Career and Career Placement

Based on recent graduation statistics, over 90% of all Rutgers Law graduates are employed within 10 months of graduation. Over 82% of graduates are employed in careers requiring a law license or preferring a Juris Doctor degree. Remarkably, over 55% of employed students were awarded judicial clerkships in New Jersey state or local courts. Over 28% of students pursued law firm work with students most often working in smaller law firms of less than ten attorneys. Other popular career paths include government offices or public interest work (12%) or careers in the business sector (12%). New Jersey, New York, and Pennsylvania accounted for the locations for most graduates first career.

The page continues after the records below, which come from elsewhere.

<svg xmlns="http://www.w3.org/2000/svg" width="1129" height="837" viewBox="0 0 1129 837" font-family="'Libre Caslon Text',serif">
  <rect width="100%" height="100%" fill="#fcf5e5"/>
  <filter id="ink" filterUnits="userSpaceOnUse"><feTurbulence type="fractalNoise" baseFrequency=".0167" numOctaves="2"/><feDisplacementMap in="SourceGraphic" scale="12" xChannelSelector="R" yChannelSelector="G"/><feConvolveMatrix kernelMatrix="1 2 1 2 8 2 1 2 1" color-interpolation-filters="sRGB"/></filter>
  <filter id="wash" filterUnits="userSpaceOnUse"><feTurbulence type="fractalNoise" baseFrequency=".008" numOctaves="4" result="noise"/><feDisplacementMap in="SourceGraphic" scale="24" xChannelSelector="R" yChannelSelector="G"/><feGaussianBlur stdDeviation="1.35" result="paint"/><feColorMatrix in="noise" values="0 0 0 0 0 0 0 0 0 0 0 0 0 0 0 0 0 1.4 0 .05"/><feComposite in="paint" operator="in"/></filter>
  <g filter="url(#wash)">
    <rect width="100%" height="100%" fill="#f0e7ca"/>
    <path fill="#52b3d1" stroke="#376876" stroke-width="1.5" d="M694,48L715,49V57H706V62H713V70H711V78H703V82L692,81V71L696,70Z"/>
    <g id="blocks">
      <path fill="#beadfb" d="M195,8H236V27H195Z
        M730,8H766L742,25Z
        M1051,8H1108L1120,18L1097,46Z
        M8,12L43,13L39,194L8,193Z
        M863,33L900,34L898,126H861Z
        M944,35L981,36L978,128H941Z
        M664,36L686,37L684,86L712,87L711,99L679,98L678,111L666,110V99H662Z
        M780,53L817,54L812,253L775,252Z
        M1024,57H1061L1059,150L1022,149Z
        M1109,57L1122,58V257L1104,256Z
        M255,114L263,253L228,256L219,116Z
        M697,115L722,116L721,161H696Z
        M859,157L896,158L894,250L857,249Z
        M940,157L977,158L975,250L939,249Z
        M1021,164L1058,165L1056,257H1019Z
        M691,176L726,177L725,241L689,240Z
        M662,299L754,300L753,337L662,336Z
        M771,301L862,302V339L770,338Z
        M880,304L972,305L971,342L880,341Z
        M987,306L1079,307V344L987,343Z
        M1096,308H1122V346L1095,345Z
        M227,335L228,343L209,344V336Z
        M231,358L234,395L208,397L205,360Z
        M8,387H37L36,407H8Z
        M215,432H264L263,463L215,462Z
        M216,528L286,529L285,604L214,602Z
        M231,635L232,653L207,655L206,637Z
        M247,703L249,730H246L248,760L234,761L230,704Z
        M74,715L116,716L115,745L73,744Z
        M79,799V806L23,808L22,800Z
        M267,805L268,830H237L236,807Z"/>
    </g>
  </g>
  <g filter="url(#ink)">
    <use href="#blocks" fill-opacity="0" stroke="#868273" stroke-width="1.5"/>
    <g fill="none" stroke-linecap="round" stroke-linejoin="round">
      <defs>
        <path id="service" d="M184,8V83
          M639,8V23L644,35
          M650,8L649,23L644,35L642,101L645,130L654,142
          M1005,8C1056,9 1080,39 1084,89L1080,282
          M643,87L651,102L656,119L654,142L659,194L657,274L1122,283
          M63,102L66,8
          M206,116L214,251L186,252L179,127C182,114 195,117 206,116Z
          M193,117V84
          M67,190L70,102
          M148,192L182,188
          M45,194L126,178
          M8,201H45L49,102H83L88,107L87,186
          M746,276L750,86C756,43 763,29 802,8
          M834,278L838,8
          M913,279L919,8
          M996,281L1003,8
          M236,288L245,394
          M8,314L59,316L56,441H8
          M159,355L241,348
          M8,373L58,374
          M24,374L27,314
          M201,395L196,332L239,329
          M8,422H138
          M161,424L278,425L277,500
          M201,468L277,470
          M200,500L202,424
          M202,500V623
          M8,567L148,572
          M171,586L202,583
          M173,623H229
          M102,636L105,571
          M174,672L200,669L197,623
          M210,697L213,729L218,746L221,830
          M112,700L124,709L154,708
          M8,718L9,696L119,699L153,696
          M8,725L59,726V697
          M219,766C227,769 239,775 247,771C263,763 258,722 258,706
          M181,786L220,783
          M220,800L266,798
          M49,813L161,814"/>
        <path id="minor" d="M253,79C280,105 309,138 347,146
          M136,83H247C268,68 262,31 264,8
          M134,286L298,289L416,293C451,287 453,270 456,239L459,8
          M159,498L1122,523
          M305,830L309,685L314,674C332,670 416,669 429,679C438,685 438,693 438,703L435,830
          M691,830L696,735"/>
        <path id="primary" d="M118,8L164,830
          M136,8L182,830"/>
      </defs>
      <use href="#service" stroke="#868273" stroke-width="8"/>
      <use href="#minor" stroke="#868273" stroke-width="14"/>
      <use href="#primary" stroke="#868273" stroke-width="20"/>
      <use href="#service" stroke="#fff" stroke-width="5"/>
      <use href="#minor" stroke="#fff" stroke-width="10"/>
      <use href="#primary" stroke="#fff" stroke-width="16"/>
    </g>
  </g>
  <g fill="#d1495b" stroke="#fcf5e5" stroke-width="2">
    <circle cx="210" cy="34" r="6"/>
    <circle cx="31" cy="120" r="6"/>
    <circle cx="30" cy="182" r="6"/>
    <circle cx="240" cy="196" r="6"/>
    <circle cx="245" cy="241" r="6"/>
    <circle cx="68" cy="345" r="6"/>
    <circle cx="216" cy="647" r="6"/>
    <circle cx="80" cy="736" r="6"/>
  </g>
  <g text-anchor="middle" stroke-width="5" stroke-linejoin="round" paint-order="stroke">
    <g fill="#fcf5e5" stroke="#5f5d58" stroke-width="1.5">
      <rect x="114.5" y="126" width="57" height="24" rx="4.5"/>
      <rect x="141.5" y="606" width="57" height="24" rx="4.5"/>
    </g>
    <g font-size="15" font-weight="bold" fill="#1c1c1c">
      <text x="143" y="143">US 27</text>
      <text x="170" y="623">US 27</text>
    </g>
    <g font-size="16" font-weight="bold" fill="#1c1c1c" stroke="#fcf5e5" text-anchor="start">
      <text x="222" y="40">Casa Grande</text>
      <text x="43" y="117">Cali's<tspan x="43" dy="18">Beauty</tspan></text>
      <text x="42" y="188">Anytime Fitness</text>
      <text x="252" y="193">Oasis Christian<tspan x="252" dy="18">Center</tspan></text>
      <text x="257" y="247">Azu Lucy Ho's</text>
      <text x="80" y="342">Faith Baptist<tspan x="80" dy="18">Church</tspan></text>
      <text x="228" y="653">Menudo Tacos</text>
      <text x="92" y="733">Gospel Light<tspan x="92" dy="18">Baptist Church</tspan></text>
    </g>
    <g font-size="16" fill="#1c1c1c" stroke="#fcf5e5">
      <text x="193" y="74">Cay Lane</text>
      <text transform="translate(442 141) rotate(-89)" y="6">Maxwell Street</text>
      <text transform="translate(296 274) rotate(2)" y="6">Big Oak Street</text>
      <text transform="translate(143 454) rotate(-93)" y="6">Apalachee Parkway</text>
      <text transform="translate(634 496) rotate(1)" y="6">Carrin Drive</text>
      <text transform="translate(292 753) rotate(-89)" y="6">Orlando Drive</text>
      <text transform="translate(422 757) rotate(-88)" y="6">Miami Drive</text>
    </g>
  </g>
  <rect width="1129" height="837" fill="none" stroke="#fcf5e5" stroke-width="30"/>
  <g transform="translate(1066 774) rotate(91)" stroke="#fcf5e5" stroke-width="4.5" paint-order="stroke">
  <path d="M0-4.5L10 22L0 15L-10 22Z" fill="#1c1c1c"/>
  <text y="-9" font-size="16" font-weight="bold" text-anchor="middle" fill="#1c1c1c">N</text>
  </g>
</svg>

Between its two campuses, the Rutgers Law Career Development Center (CDC) staffs nine professionals who offer students on both campuses a range of career related services. Students begin one-on-one counseling in their first semester of law school to help plan out a career path. The offices execute job fairs and several on-campus recruiting events throughout the year. Rutgers Law maintains a substantial online legal job database available to students and alumni. Students also are connected with the over 20,000 Rutgers Law alumni who work in all types of legal careers.

Experiential Learning/Distance Education

Rutgers is a leader in experiential learning especially in the field of legal writing. The school’s legal writing program is ranked as one of the top 20 programs in the nation. During their first two semesters, students learn the fundamental concepts of legal writing in a number of forms. These legal writing skills are also the building blocks for later skill-based practicum courses.

Rutgers Law is also considered one of the top clinical schools in the country. The law school houses a number of legal clinics that actively serve the surrounding community in a number of legal matters. Students gain hands-on experience as they work with clients under the supervision of practicing faculty experts.

Students may also build hands-on experience through a judicial externships in the local courts in Camden and Newark. Students spend a semester working in a judicial office while earning course credits. This program has also led to Rutgers Law outstanding reputation for placing students in judicial clerkships after graduation.

Students also have the opportunity to learn practical skills through a variety of co-curricular activities including moot court competitions, mock trial, and pro bono work.

Student Life

Both campuses at Rutgers Law offer students a vibrant and active student life. At both schools, students engage with classmates through a host of student run organizations and student run journals. Rutgers Law’s moot court teams are formidable, competing successfully in national competitions around the country. Both schools also play a vital role in their communities–connected through the clinical programs as well as their pro bono efforts. The student body is also notably diverse thanks to the law schools nearly 50 year campaign to increase diversity in its student body.

Camden and Newark offer strikingly similar homes for each campus. Camden is a suburb of Philadelphia while Newark is just outside of New York City. As suburbs of major cities, both Camden and Newark afford students lower housing costs but easy access to the benefits of two of America’s greatest cities.